Did you do nothing and it looks likes chaos?
Anonymous
Controlled chaos.
Anonymous
My first DD's hair growth pattern makes I much easier to part it on one side. It lays sort of funny when parted on the other side.
Anonymous
My second son looks adorable with chin-length hair (he looks like a little surfer boy). The problem was that it went straight forward and was always in his eyes, so that was a no-go. For about a week, after their evening shower, I would carefully comb a part into it and let it dry that way. After about a week, it started parting more naturally and isn't in his eyes anymore.

My older son just looks cute with short hair so it's a non-isse.
Anonymous
DD#1 has a very high forehead and I gave her bangs as her hair grew in. She had a pretty natural center part and her hair looks great long (but trimmed neatly)

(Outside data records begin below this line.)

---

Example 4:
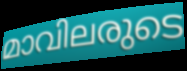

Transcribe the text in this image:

മാവിലരുടെ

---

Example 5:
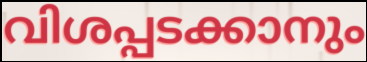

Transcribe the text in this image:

വിശപ്പടക്കാനും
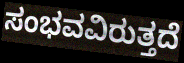
ಸಂಭವವಿರುತ್ತದೆ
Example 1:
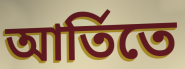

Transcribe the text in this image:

আর্তিতে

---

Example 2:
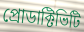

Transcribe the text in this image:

প্রোডাক্টিভিটি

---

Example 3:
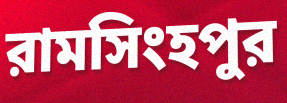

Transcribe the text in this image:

রামসিংহপুর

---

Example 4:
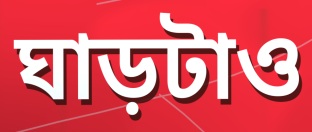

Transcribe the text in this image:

ঘাড়টাও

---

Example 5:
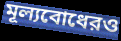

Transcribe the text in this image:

মূল্যবোধেরও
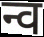
न्व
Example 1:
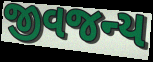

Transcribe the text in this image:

જીવજન્ય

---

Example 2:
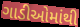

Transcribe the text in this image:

ગાડીઓમાંથી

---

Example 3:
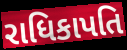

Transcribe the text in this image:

રાધિકાપતિ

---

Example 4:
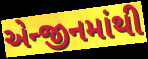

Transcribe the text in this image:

એન્જીનમાંથી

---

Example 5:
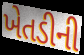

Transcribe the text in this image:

ખેતડીની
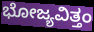
ಭೋಜ್ಯವಿತ್ತಂ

DD#2 has a prounounced cowlick on her right side. She looked adorable when her hair hit chin length so I kept it in a side part bob.
Anonymous
All 4 kids inherited my husband's cowlick so their hair parts in the same place by itself. I don't know that I could change it if I tried. Speaking of hair-DD had an adorable pixie cut back in the 90s (so long ago!) when she was about two, and everyone loved in then. Now people look at baby pictures and say "I didn't know you had a son!"
Anonymous
Your kid's scalp is not a puppy--you can't "train" it. You can cut it and style hair but that won't change how it grows in. Just let it go and love your adorable child the way s/he is. You don't have a choice anyway--there's nothing you can do about it, other than perhaps some kind of surgery.
Anonymous
Anonymous wrote:Your kid's scalp is not a puppy--you can't "train" it. You can cut it and style hair but that won't change how it grows in. Just let it go and love your adorable child the way s/he is. You don't have a choice anyway--there's nothing you can do about it, other than perhaps some kind of surgery.

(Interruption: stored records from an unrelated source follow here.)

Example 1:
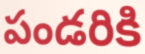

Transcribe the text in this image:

పండరికి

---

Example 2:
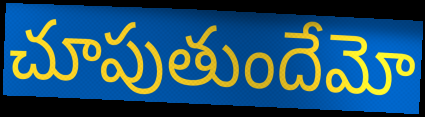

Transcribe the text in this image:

చూపుతుందేమో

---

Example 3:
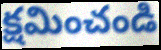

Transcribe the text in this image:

క్షమించండి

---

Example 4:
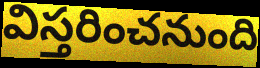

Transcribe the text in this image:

విస్తరించనుంది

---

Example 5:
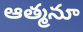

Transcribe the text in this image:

ఆత్మనూ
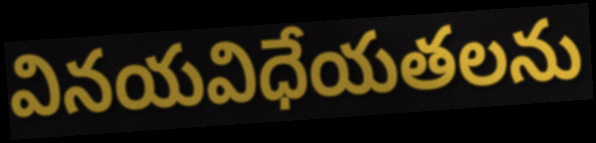
వినయవిధేయతలను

Ummm, trying to keep my kid's hair out of her eyes doesn't mean I don't love my child for who she is. Good gracious. Find something to do with your time.
Anonymous
Anonymous wrote:
Anonymous wrote:Your kid's scalp is not a puppy--you can't "train" it. You can cut it and style hair but that won't change how it grows in. Just let it go and love your adorable child the way s/he is. You don't have a choice anyway--there's nothing you can do about it, other than perhaps some kind of surgery.


Ummm, trying to keep my kid's hair out of her eyes doesn't mean I don't love my child for who she is. Good gracious. Find something to do with your time.


I have to say, I too am confused. Can you really change the way your child's hair grows so that it stays out of her eyes? If so, do tell. I see no way of changing where my daughter's natural parts are or controlling where her hair hangs, except with clips and hair ties and trims.
Anonymous
I beg to disagree, I was able to train #2 hair, learned from my mistake of not doing it with #1. Older child has no part and essentially is living in the 70s/80s with his cute bowl cut. #2 has a side part that I have cut into a stacked bob (1.5 yrs old). #3 no matter the genre will get a side part.
Anonymous
Agree with 10:31 - I trained my son's hair to part to one side vice it's natural straight forward.
Anonymous
My daughter once got a toy train tangled in her hair so bad part of it needed to be cut out...does that count?
Anonymous
Anonymous wrote:My daughter once got a toy train tangled in her hair so bad part of it needed to be cut out...does that count?


Totally. She earned it.
Anonymous
Anonymous wrote:Agree with 10:31 - I trained my son's hair to part to one side vice it's natural straight forward.


But there must be a part there on the scalp, too, right, in order for this to be possible? Maybe I just don't understand because my daughter has such fine hair-- maybe it's easier w/ thicker hair to make it stay in one place once you comb it there?
Anonymous
Anonymous wrote:
Anonymous wrote:Agree with 10:31 - I trained my son's hair to part to one side vice it's natural straight forward.


But there must be a part there on the scalp, too, right, in order for this to be possible? Maybe I just don't understand because my daughter has such fine hair-- maybe it's easier w/ thicker hair to make it stay in one place once you comb it there?


It's not that it stays in place once you comb it there, it's that it starts to "learn" to go their on it's own. No idea how it works. But I'm the PP who trained her son's chin-length hair and it really has worked.